You can also use short-acting antihypertensive agents for that time frame, but there are also some mechanical things that can be done such as elevating the head of the bed slightly. That alone can improve the baroreceptor response and decrease orthostatic hypotension, as well as decrease supine hypertension.
Well, what about anticoagulation? I know that your group, in particular, has patients who receive anticoagulants. There is an ongoing concern when a patient falls and they’re on an anticoagulant, or when they’re deemed to be at risk of falling, whether they should be continued on that anticoagulant, and multiple studies have looked at this.
It is clear that the risk of stroke, for example, with atrial fibrillation, or the risk of consequences associated with not administering anticoagulation for appropriate indications, are substantially higher than the risk of a dangerous bleeding episode with falling. So, yes, people that fall who are on anticoagulants have more bleeding and bruising than those who don’t take anticoagulants, but simply a risk of falling should not promote discontinuation of the anticoagulant.
Well, then, what do you do? And, again, it’s really important if you deem a patient to be at risk of falling, that you pretty aggressively help them and their significant others consider how to manage their risk. Many patients are reluctant to use assistive devices like canes or walkers because they think that makes them look old. I tell patients they’ll look a whole lot older with a hip fracture lying in a hospital bed than they do if they walk with an appropriate assistive device.
So aggressively, if you will, referring your patients to physical therapy and occupational therapy to address gait and balance, and encouraging use of assistive devices is really important. And sometimes you need to actively engage in shared decision-making with the patient and their family. Many people who have fallen or had a near fall are afraid of falling again, and simply identifying that fear and saying “look, here’s something that will help you, we can prevent a fall if we do these things,” is very beneficial.

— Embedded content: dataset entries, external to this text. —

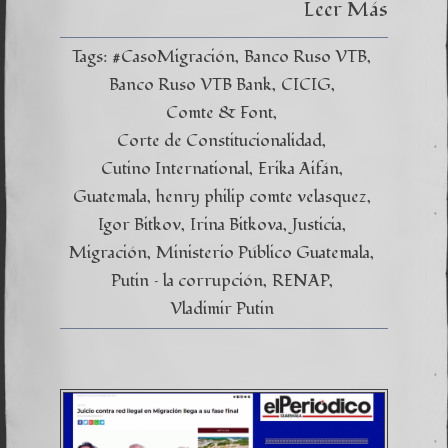
Leer Más
Tags:
#CasoMigración
Banco Ruso VTB
Banco Ruso VTB Bank
CICIG
Comte & Font
Corte de Constitucionalidad
Cutino International
Erika Aifán
Guatemala
henry philip comte velasquez
Igor Bitkov
Irina Bitkova
Justicia
Migración
Ministerio Público Guatemala
Putin – la corrupción
RENAP
Vladimir Putin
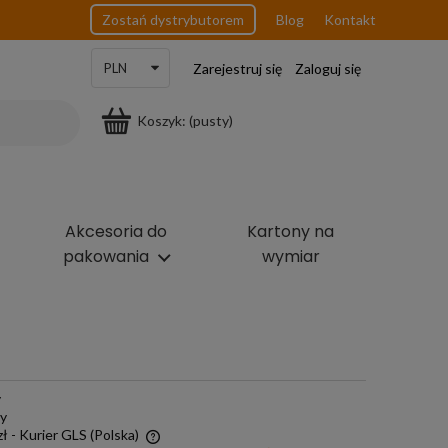
Zostań dystrybutorem
Blog
Kontakt
Zarejestruj się
Zaloguj się
Koszyk:
(pusty)
Akcesoria do
Kartony na
pakowania
wymiar
y
ny
zł
- Kurier GLS
(Polska)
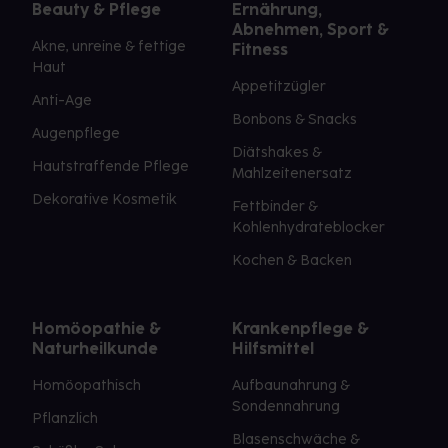
Beauty & Pflege
Ernährung,
Abnehmen, Sport &
Akne, unreine & fettige
Fitness
Haut
Appetitzügler
Anti-Age
Bonbons & Snacks
Augenpflege
Diätshakes &
Hautstraffende Pflege
Mahlzeitenersatz
Dekorative Kosmetik
Fettbinder &
Kohlenhydrateblocker
Kochen & Backen
Homöopathie &
Krankenpflege &
Naturheilkunde
Hilfsmittel
Homöopathisch
Aufbaunahrung &
Sondennahrung
Pflanzlich
Blasenschwäche &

We really, unfortunately, lack adequate interventional studies specific to cardiovascular disease to know exactly what we should be doing to prevent falls, so much of the statement that we wrote is gleaned from data in geriatrics and secondary analyses of studies, and there’s a real need to look at a systemic approach to fall prevention.
Falls occur in many different places; they certainly occur in the hospital when patients are in an unfamiliar environment, they also occur in familiar environments like home. And so making sure that you’re aware of fall risks, working with a team of providers, and trying to both evaluate medications, assess clear risks such as an orthostatic drop in blood pressure, or a gait and balance problem, and then partnering with patients and the extended healthcare team is really what we need to do for now.
Hopefully in the future, studies will address falling prospectively and we’ll have even more information to help us. Thank you.